* Exercise task
Can you reproduce every line of the listing below verbatim, without changing a single character?

* Data to process
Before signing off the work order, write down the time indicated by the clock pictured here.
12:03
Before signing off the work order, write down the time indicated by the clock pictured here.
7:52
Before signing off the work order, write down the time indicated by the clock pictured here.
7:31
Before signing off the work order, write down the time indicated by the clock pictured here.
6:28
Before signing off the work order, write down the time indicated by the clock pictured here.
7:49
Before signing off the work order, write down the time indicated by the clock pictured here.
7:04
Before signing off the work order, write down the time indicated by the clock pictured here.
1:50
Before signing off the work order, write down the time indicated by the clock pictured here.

* Completed exercise
Before signing off the work order, write down the time indicated by the clock pictured here.
12:03
Before signing off the work order, write down the time indicated by the clock pictured here.
7:52
Before signing off the work order, write down the time indicated by the clock pictured here.
7:31
Before signing off the work order, write down the time indicated by the clock pictured here.
6:28
Before signing off the work order, write down the time indicated by the clock pictured here.
7:49
Before signing off the work order, write down the time indicated by the clock pictured here.
7:04
Before signing off the work order, write down the time indicated by the clock pictured here.
1:50
Before signing off the work order, write down the time indicated by the clock pictured here.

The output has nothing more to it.